Un olor nauseabundo invadió mis fosas nasales. Mezcla de sudor y humedad. Por un momento no pude percibir ningún otro aroma. Apenas un ventilador sucio intentaba remover un aire completamente viciado.
El reloj marcaba las 13.30, sólo disponía de media hora para comer antes de entrar a trabajar. Una seudo cantina subterránea de la Línea C resultó la mejor opción para intentar engañar el estómago. Todos los visitantes estábamos de paso.
El paisaje era monótono y desagradable. Sólo se escuchaban murmullos. La gente caminaba de un lado hacia el otro sin parar en ningún lugar. Subían y bajaban escaleras, corrían y se chocaban sin detenerse a pedir disculpas.
En el puesto de comidas la situación era exactamente igual con gente que hacía largas filas que avanzaban lentamente para intentar comer un menú que no escapaba de las hamburguesas o los panchos. Había poco tiempo para elegir. Las banquetas del lugar eran pocas para la cantidad de personas que había por lo que encontrar un asiento era para privilegiados. Aquellas que podían sentarse se amontonaban casi chocándose con los codos resignando comodidad y espacio.
Un señor que esperaba su pedido miraba hacia todos lados.
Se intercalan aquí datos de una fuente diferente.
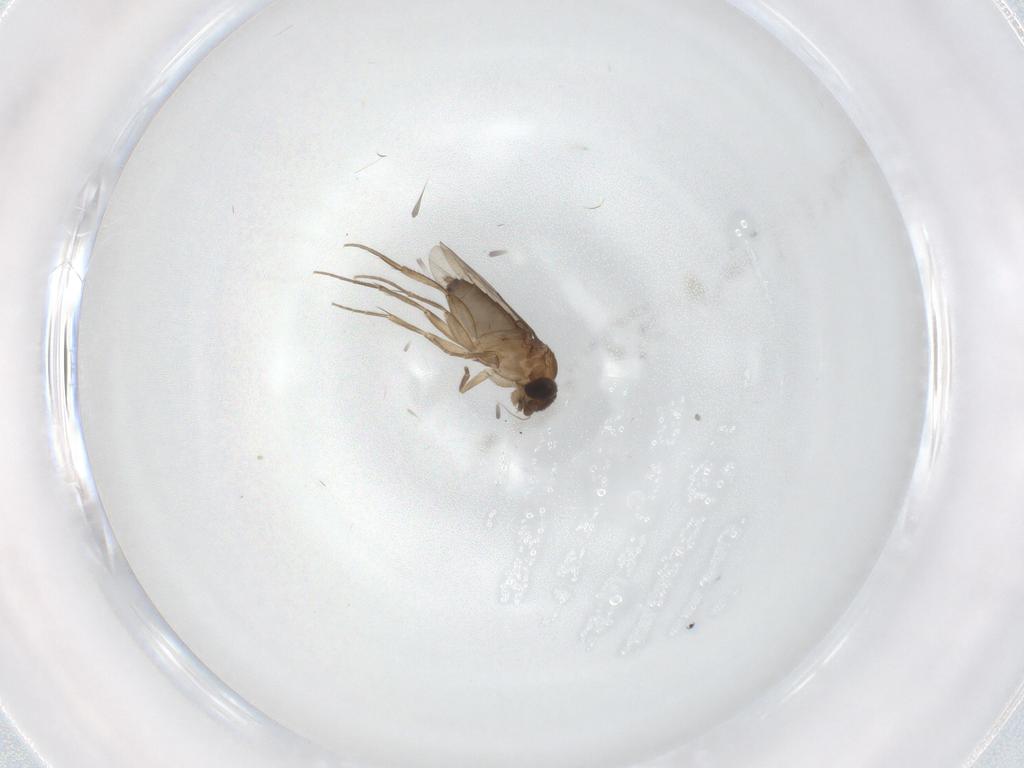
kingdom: Animalia
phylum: Arthropoda
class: Insecta
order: Diptera
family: Phoridae
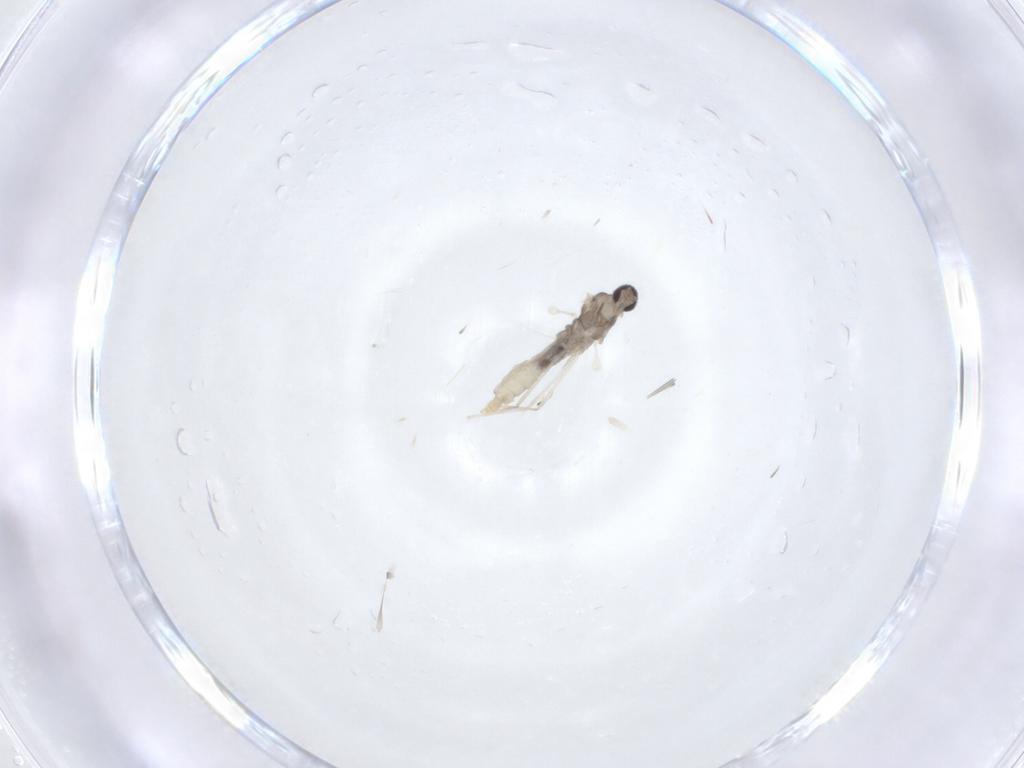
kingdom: Animalia
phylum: Arthropoda
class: Insecta
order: Diptera
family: Cecidomyiidae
Su rostro fresco no aparentaba más de 40 años. Se encontraba sentado en uno de las pocas banquetas porque seguramente había llegado temprano. Estaba con un elegante vestido de traje gris y corbata azul marino. El refinado vestuario no hacía juego con la rusticidad del lugar, las paredes húmedas y el techo resquebrajado.
En un momento del almuerzo, el hombre se dio vuelta hacia un costado, apeló a la solidaridad y le pregunto a la persona más cercana: “¿Te dieron servilletas? ¿Me podrás compartir alguna?”. Pero fue como si le hubiera hablado al aire. Sus palabras retumbaron en el ambiente pero no tuvieron repercusión. Ese comensal nunca giró la cabeza ni esbozó ningún gesto que indicara una respuesta. Nunca atinó a responderle, sólo se limpio las manos y continuó comiendo como si no hubiera escuchado nada.
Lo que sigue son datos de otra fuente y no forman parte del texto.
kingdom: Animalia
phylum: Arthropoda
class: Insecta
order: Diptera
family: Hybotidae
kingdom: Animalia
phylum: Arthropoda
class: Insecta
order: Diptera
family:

La espera termino. El hombre recibió el pedido en una monótona bandeja marrón oscura y se puso a comer casi sin respirar. No había segundos para derrochar.
De pronto, todos éramos como Winston, el personaje estelar del libro 1984 de George Orwell. No era el gran Hermano, la telepantalla ni un estado totalitario sino el tiempo que nos controlaba y nos hacía sus esclavos. Estábamos bajo el dominio absoluto de él que no nos dejaba otra posibilidad. Ni siquiera la cantina encontrábamos un espacio para distendernos y poder comer.
El contexto tampoco ayudaba. No había tiempo para reflexiones porque ahorrar segundos resultaba la única opción. Había que desalojar las sillas lo más rápido posible. Esa parecía la alternativa de toda esa gente que al igual que Winston intentaba pensar aunque en ese contexto fuera matemáticamente imposible.
Una señora que se encontraba comiendo en el lugar manchó de mostaza a otra que se encontraba a su lado. Pero no se disgustó por la situación. A diferencia de las dos personas anteriores, ellas se encontraban paradas pero poco les importaba. Se reían y hablaban como si estuvieran almorzando en el mejor local gastronómico del mundo al lado de personas respetadas o del ambiente del espectáculo.
Aquel primer hombre de traje seguía mirando la escena. Sus ojos demostraban disgusto. Cuando terminó de comer su hamburguesa completa, se levantó del asiento e inmediatamente una persona que lo esperaba detrás pasó a ocupar su lugar. Subió las escaleras y ya en la calle paró el colectivo 12 y se subió apresuradamente. Los segundos corrían, no había tiempo que perder.